Pizzutillo and small growers are advocating for the Legislature to approve caps on the amount of cannabis that big cultivators can produce.
“If that were to become enacted, immediately, these three businesses would be on a little bit more of an even playing field as everyday Vermonters,” Pizzutillo said, referring to the three companies that hold Vermont’s five medical dispensary licenses: SLANG Worldwide, iAnthus Capital Holdings and Curalead.
Conry says that her dispensaries plan on supporting and buying products from small growers. Last month, CeresMED announced a “cultivation agreement” with a craft cannabis grower Addison County. She said the company is actively looking for more purchasing agreements with small growers because it anticipates the dispensaries won’t have enough product to meet demand when the legal market opens up next year.
This happened when Massachusetts’ legal marijuana market launched in 2018.
“We need all those legacy growers to be in the marketplace to have the variety that people are going to want,” Conry said.
Conry said that she would support caps on cannabis production to help prevent oversupply in the market in the long term. But she said the conversation about the issue needs to be “a lot more detailed” before the company could determine what a “reasonable” cap would be.
Shawn Lenihan, the farm manager at Kismet Farm in Rochester, currently grows organic hemp and flowers. But he wants to start producing cannabis as a craft cultivator when the legal market opens up.

At first, he’d like to help supply local cannabis shops in the area.
But long term, he’d like to offer tours of his business so that “people can really see where their farm product is coming from, and sample it, and be able to buy retail directly from the farmer.”
Lenihan says that Vermont should “learn from” Oregon’s legal cannabis market, which has dealt with massive surpluses of marijuana. Instead of allowing businesses to grow unlimited amounts of product, he says Vermont officials should put limits in place to avoid producing gluts of cannabis.
“Let’s let Vermonters meet the needs of Vermonters, and then, if needed, if we’re not meeting that demand, then you can allow people to have bigger space,” he said.
In addition to pushing for cannabis production caps, the Vermont Growers Association is also advocating for a special system of “craft licenses” for small businesses that want to cultivate and sell their own products.
To make the market more accessible Pizzutillo says that there shouldn’t be a limit on the number of licenses the state gives out.
He argues that small businesses shouldn’t have to make big investments, or face the same licensing application process as “big market actors.”
“You should not need to do that … to get into the market.
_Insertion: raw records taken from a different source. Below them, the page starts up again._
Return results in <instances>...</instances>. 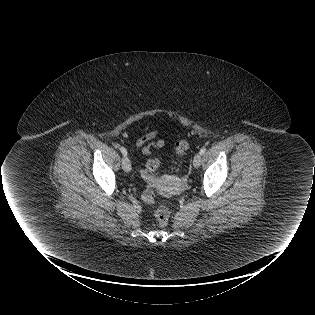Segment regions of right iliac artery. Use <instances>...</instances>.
<instances>
[{
	"label": "right iliac artery",
	"instance_id": "obj_1",
	"mask_svg": "<svg viewBox=\"0 0 315 315\" xmlns=\"http://www.w3.org/2000/svg\"><path fill=\"white\" fill-rule=\"evenodd\" d=\"M120 151H121V153H122L124 156L127 155V151H126V149H125L124 147H120Z\"/></svg>",
	"mask_w": 315,
	"mask_h": 315
}]
</instances>
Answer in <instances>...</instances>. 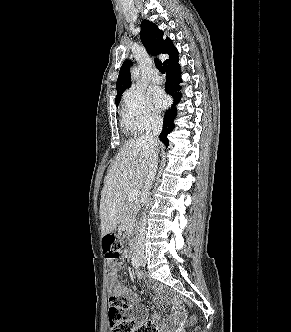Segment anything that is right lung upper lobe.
Instances as JSON below:
<instances>
[{"mask_svg":"<svg viewBox=\"0 0 291 332\" xmlns=\"http://www.w3.org/2000/svg\"><path fill=\"white\" fill-rule=\"evenodd\" d=\"M141 28L140 38L142 43L152 55H169V59L163 63L164 66L178 58V51L172 41L169 38L163 40V31L159 30L154 23L144 20L141 23ZM129 65L130 60H127L120 68L116 84V102L120 101L122 93L131 85Z\"/></svg>","mask_w":291,"mask_h":332,"instance_id":"right-lung-upper-lobe-1","label":"right lung upper lobe"}]
</instances>
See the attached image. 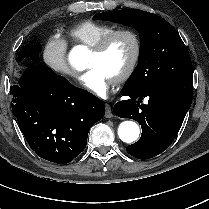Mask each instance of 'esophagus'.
Wrapping results in <instances>:
<instances>
[{"label":"esophagus","instance_id":"obj_1","mask_svg":"<svg viewBox=\"0 0 209 209\" xmlns=\"http://www.w3.org/2000/svg\"><path fill=\"white\" fill-rule=\"evenodd\" d=\"M105 107H106L105 117L106 118H112L114 115H113V112L111 110V106L109 104H105Z\"/></svg>","mask_w":209,"mask_h":209}]
</instances>
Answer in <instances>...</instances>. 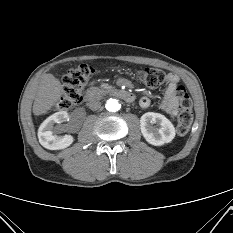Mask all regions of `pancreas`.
I'll use <instances>...</instances> for the list:
<instances>
[{
  "mask_svg": "<svg viewBox=\"0 0 233 233\" xmlns=\"http://www.w3.org/2000/svg\"><path fill=\"white\" fill-rule=\"evenodd\" d=\"M113 87L111 86V85H109V84H107V83H103V84H101V86H100V89H101V91H108V90H111ZM92 91H96V90H98L97 88H92L91 89Z\"/></svg>",
  "mask_w": 233,
  "mask_h": 233,
  "instance_id": "1",
  "label": "pancreas"
}]
</instances>
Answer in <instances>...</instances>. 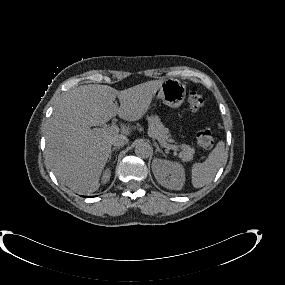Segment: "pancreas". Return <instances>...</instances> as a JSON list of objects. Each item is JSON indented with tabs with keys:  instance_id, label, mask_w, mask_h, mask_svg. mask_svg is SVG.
Listing matches in <instances>:
<instances>
[{
	"instance_id": "cf45deb5",
	"label": "pancreas",
	"mask_w": 285,
	"mask_h": 285,
	"mask_svg": "<svg viewBox=\"0 0 285 285\" xmlns=\"http://www.w3.org/2000/svg\"><path fill=\"white\" fill-rule=\"evenodd\" d=\"M147 120L149 122L148 134L151 137L163 142H173V140L170 138L169 130L160 122L157 115L148 116ZM180 148L181 152L179 155L182 160L191 161L195 153L194 149L185 144L181 145Z\"/></svg>"
}]
</instances>
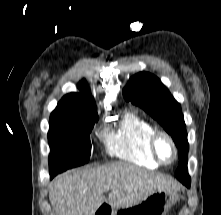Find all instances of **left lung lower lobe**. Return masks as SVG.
Here are the masks:
<instances>
[{
	"label": "left lung lower lobe",
	"instance_id": "1",
	"mask_svg": "<svg viewBox=\"0 0 221 215\" xmlns=\"http://www.w3.org/2000/svg\"><path fill=\"white\" fill-rule=\"evenodd\" d=\"M180 182H182L186 187H190V183L191 181H182V180H179Z\"/></svg>",
	"mask_w": 221,
	"mask_h": 215
}]
</instances>
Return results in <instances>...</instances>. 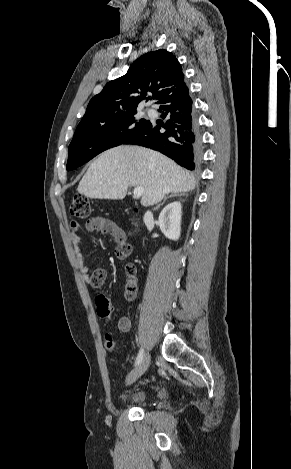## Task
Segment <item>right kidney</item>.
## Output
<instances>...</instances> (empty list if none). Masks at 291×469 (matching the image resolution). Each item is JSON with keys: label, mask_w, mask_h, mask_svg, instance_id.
Segmentation results:
<instances>
[{"label": "right kidney", "mask_w": 291, "mask_h": 469, "mask_svg": "<svg viewBox=\"0 0 291 469\" xmlns=\"http://www.w3.org/2000/svg\"><path fill=\"white\" fill-rule=\"evenodd\" d=\"M181 203L168 204L160 213L158 223L162 233L171 240H178L181 231Z\"/></svg>", "instance_id": "ca27d5eb"}]
</instances>
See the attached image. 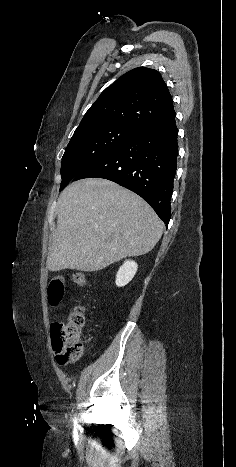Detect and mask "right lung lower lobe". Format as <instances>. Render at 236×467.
I'll use <instances>...</instances> for the list:
<instances>
[{"label":"right lung lower lobe","mask_w":236,"mask_h":467,"mask_svg":"<svg viewBox=\"0 0 236 467\" xmlns=\"http://www.w3.org/2000/svg\"><path fill=\"white\" fill-rule=\"evenodd\" d=\"M175 112L139 129L75 177L111 180L141 196L168 225L178 154Z\"/></svg>","instance_id":"1"}]
</instances>
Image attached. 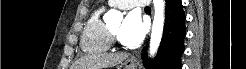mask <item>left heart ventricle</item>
I'll use <instances>...</instances> for the list:
<instances>
[{"label":"left heart ventricle","instance_id":"left-heart-ventricle-1","mask_svg":"<svg viewBox=\"0 0 246 69\" xmlns=\"http://www.w3.org/2000/svg\"><path fill=\"white\" fill-rule=\"evenodd\" d=\"M120 29H121V25H120V24L117 25V26H115V27H113V28H111V30L113 31V33H114L117 37H119Z\"/></svg>","mask_w":246,"mask_h":69}]
</instances>
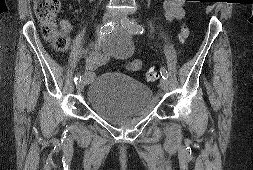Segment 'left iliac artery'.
Returning <instances> with one entry per match:
<instances>
[{"label": "left iliac artery", "instance_id": "44dca946", "mask_svg": "<svg viewBox=\"0 0 253 170\" xmlns=\"http://www.w3.org/2000/svg\"><path fill=\"white\" fill-rule=\"evenodd\" d=\"M143 31H144V28L141 25H139L137 23H132V33L142 34ZM160 73H161V76H162L163 79L168 78V72L164 67L161 68Z\"/></svg>", "mask_w": 253, "mask_h": 170}]
</instances>
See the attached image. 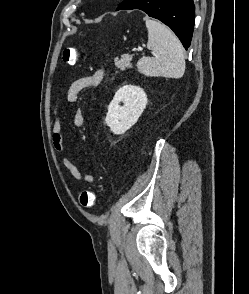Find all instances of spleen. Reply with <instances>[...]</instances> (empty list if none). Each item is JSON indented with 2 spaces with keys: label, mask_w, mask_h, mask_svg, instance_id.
I'll use <instances>...</instances> for the list:
<instances>
[{
  "label": "spleen",
  "mask_w": 249,
  "mask_h": 294,
  "mask_svg": "<svg viewBox=\"0 0 249 294\" xmlns=\"http://www.w3.org/2000/svg\"><path fill=\"white\" fill-rule=\"evenodd\" d=\"M148 49L154 57H142L137 63L138 71L149 77L181 78L185 72L184 49L176 35L165 25L146 18Z\"/></svg>",
  "instance_id": "spleen-1"
}]
</instances>
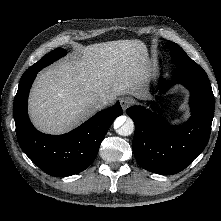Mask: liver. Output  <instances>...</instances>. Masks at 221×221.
Returning a JSON list of instances; mask_svg holds the SVG:
<instances>
[{"mask_svg":"<svg viewBox=\"0 0 221 221\" xmlns=\"http://www.w3.org/2000/svg\"><path fill=\"white\" fill-rule=\"evenodd\" d=\"M149 75L147 49L140 40L81 47L72 60L38 75L28 102L31 121L47 134L68 132L98 110L100 97L113 102L123 94L145 98Z\"/></svg>","mask_w":221,"mask_h":221,"instance_id":"1","label":"liver"}]
</instances>
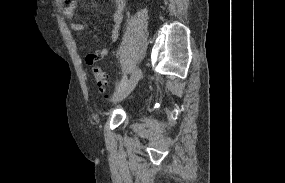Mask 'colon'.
Wrapping results in <instances>:
<instances>
[{"label":"colon","instance_id":"1","mask_svg":"<svg viewBox=\"0 0 285 183\" xmlns=\"http://www.w3.org/2000/svg\"><path fill=\"white\" fill-rule=\"evenodd\" d=\"M93 77L98 89L104 92L108 86L106 74L97 66L93 68Z\"/></svg>","mask_w":285,"mask_h":183}]
</instances>
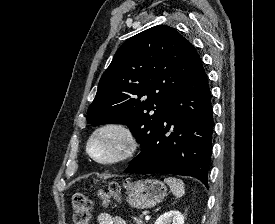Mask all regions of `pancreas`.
Listing matches in <instances>:
<instances>
[{
  "label": "pancreas",
  "instance_id": "1",
  "mask_svg": "<svg viewBox=\"0 0 275 224\" xmlns=\"http://www.w3.org/2000/svg\"><path fill=\"white\" fill-rule=\"evenodd\" d=\"M132 219H133V223L135 224H145V222L140 218L132 217Z\"/></svg>",
  "mask_w": 275,
  "mask_h": 224
}]
</instances>
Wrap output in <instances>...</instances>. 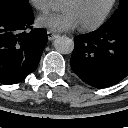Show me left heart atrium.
<instances>
[{"mask_svg":"<svg viewBox=\"0 0 128 128\" xmlns=\"http://www.w3.org/2000/svg\"><path fill=\"white\" fill-rule=\"evenodd\" d=\"M36 22L39 27L56 32L69 31L79 25L77 19L70 11L44 14L39 16Z\"/></svg>","mask_w":128,"mask_h":128,"instance_id":"obj_1","label":"left heart atrium"}]
</instances>
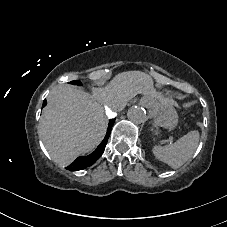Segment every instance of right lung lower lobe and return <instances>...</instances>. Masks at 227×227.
Wrapping results in <instances>:
<instances>
[{
    "label": "right lung lower lobe",
    "instance_id": "right-lung-lower-lobe-1",
    "mask_svg": "<svg viewBox=\"0 0 227 227\" xmlns=\"http://www.w3.org/2000/svg\"><path fill=\"white\" fill-rule=\"evenodd\" d=\"M46 104H47V102H46V100H44L43 106H45ZM114 121H115V119H111L109 121L106 136H105L104 140L101 142V144L96 148V150L88 156L78 157L71 165L66 167V169H68L70 171H78V170H82L88 166L93 165L104 152V149L107 144Z\"/></svg>",
    "mask_w": 227,
    "mask_h": 227
}]
</instances>
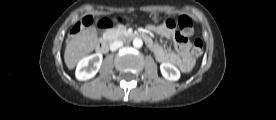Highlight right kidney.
Masks as SVG:
<instances>
[{
    "mask_svg": "<svg viewBox=\"0 0 276 120\" xmlns=\"http://www.w3.org/2000/svg\"><path fill=\"white\" fill-rule=\"evenodd\" d=\"M103 56L101 53H95L82 58L76 67V78L81 81L93 78L99 71Z\"/></svg>",
    "mask_w": 276,
    "mask_h": 120,
    "instance_id": "1",
    "label": "right kidney"
}]
</instances>
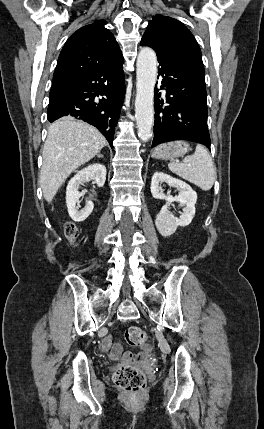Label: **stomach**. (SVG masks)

And if that’s the case in Vermont, we will have an inequitable marketplace,” Pizzutillo said.
Fair, the lawyer working with cannabis businesses, says he isn’t hearing a lot of interest from large out-of-state marijuana companies that want to set up shop in Vermont’s new market.
The law that established Vermont’s taxed and regulated system strictly limits licensing so that businesses can only open up one dispensary and cultivation operation in the state.
Fair says the license limit has already been effective “in keeping out large-scale organizations.”
About a half dozen companies in California and Colorado have reached out to his firm as they considered expanding into Vermont. But he says they quickly lose interest when they hear about its licensing restrictions.
“Vermont, with a one license limit, is not seen as a market that has a large [return on investment], which is phenomenal for small business,” Fair said.
“It gives normal human beings here in the state a chance to establish themselves at the onset of this industry,” he added.